How Much Debt Does Alexion Pharmaceuticals Carry?

As you can see below, Alexion Pharmaceuticals had US$2.48b of debt at December 2019, down from US$2.86b a year prior. However, its balance sheet shows it holds US$2.75b in cash, so it actually has US$270.3m net cash.

NasdaqGS:ALXN Historical Debt, February 3rd 2020

How Strong Is Alexion Pharmaceuticals's Balance Sheet?

We can see from the most recent balance sheet that Alexion Pharmaceuticals had liabilities of US$1.19b falling due within a year, and liabilities of US$5.08b due beyond that. Offsetting this, it had US$2.75b in cash and US$1.24b in receivables that were due within 12 months.
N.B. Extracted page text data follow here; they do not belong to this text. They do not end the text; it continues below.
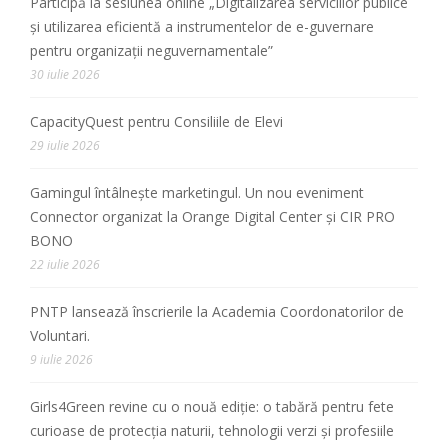
Participă la sesiunea online „Digitalizarea serviciilor publice
și utilizarea eficientă a instrumentelor de e-guvernare
pentru organizații neguvernamentale”
30 iulie 2026
CapacityQuest pentru Consiliile de Elevi
29 iulie 2026
Gamingul întâlnește marketingul. Un nou eveniment
Connector organizat la Orange Digital Center și CIR PRO
BONO
22 iulie 2026
PNTP lansează înscrierile la Academia Coordonatorilor de
Voluntari.
9 iulie 2026
Girls4Green revine cu o nouă ediție: o tabără pentru fete
curioase de protecția naturii, tehnologii verzi și profesiile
So its liabilities total US$2.28b more than the combination of its cash and short-term receivables.

Of course, Alexion Pharmaceuticals has a titanic market capitalization of US$22.0b, so these liabilities are probably manageable. But there are sufficient liabilities that we would certainly recommend shareholders continue to monitor the balance sheet, going forward. Despite its noteworthy liabilities, Alexion Pharmaceuticals boasts net cash, so it's fair to say it does not have a heavy debt load!
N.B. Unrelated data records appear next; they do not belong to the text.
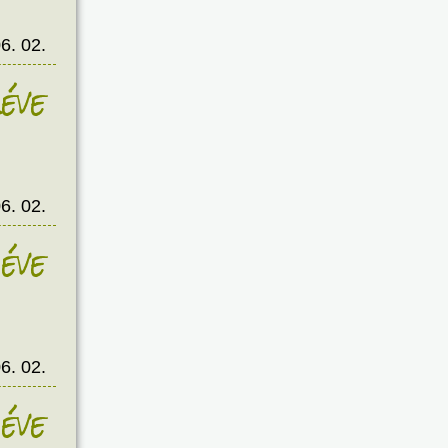
6. 02.
éve
6. 02.
éve
6. 02.
éve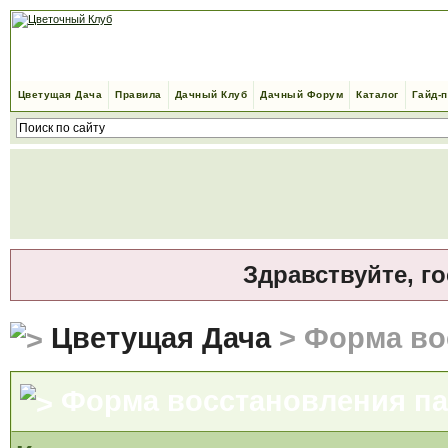
Цветущая Дача
Правила
Дачный Клуб
Дачный Форум
Каталог
Гайд-
Здравствуйте, г
Цветущая Дача
> Форма во
Форма восстановления п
On top of that, Alexion Pharmaceuticals grew its EBIT by 32% over the last twelve months, and that growth will make it easier to handle its debt. The balance sheet is clearly the area to focus on when you are analysing debt. But it is future earnings, more than anything, that will determine Alexion Pharmaceuticals's ability to maintain a healthy balance sheet going forward. So if you want to see what the professionals think, you might find this free report on analyst profit forecasts to be interesting.
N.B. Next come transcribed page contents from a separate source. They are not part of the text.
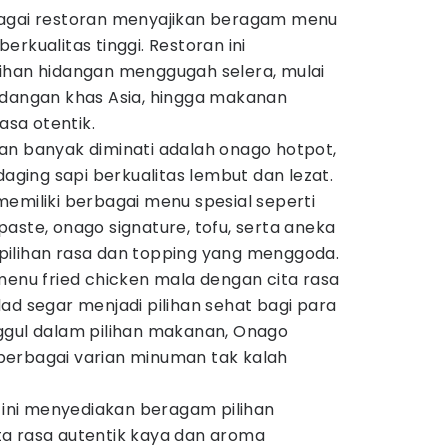
bagai restoran menyajikan beragam menu
rkualitas tinggi. Restoran ini
ihan hidangan menggugah selera, mulai
idangan khas Asia, hingga makanan
asa otentik.
an banyak diminati adalah onago hotpot,
daging sapi berkualitas lembut dan lezat.
a memiliki berbagai menu spesial seperti
aste, onago signature, tofu, serta aneka
ilihan rasa dan topping yang menggoda.
menu fried chicken mala dengan cita rasa
ad segar menjadi pilihan sehat bagi para
ggul dalam pilihan makanan, Onago
berbagai varian minuman tak kalah
n ini menyediakan beragam pilihan
a rasa autentik kaya dan aroma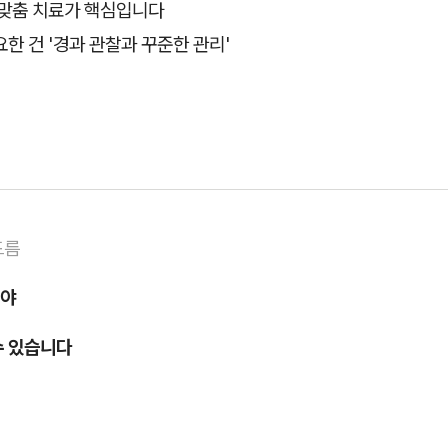
 맞춤 치료가 핵심입니다
한 건 '경과 관찰과 꾸준한 관리'
드름
해야
수 있습니다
Finally, a company can only pay off debt with cold hard cash, not accounting profits. While Alexion Pharmaceuticals has net cash on its balance sheet, it's still worth taking a look at its ability to convert earnings before interest and tax (EBIT) to free cash flow, to help us understand how quickly it is building (or eroding) that cash balance. During the last three years, Alexion Pharmaceuticals produced sturdy free cash flow equating to 51% of its EBIT, about what we'd expect. This cold hard cash means it can reduce its debt when it wants to.

Summing up

While Alexion Pharmaceuticals does have more liabilities than liquid assets, it also has net cash of US$270.3m. And we liked the look of last year's 32% year-on-year EBIT growth. So is Alexion Pharmaceuticals's debt a risk? It doesn't seem so to us. The balance sheet is clearly the area to focus on when you are analysing debt. But ultimately, every company can contain risks that exist outside of the balance sheet. Consider risks, for instance. Every company has them, and we've spotted 1 warning sign for Alexion Pharmaceuticals you should know about.

At the end of the day, it's often better to focus on companies that are free from net debt. You can access our special list of such companies (all with a track record of profit growth). It's free.

If you spot an error that warrants correction, please contact the editor at editorial-team@simplywallst.com. This article by Simply Wall St is general in nature. It does not constitute a recommendation to buy or sell any stock, and does not take account of your objectives, or your financial situation. Simply Wall St has no position in the stocks mentioned.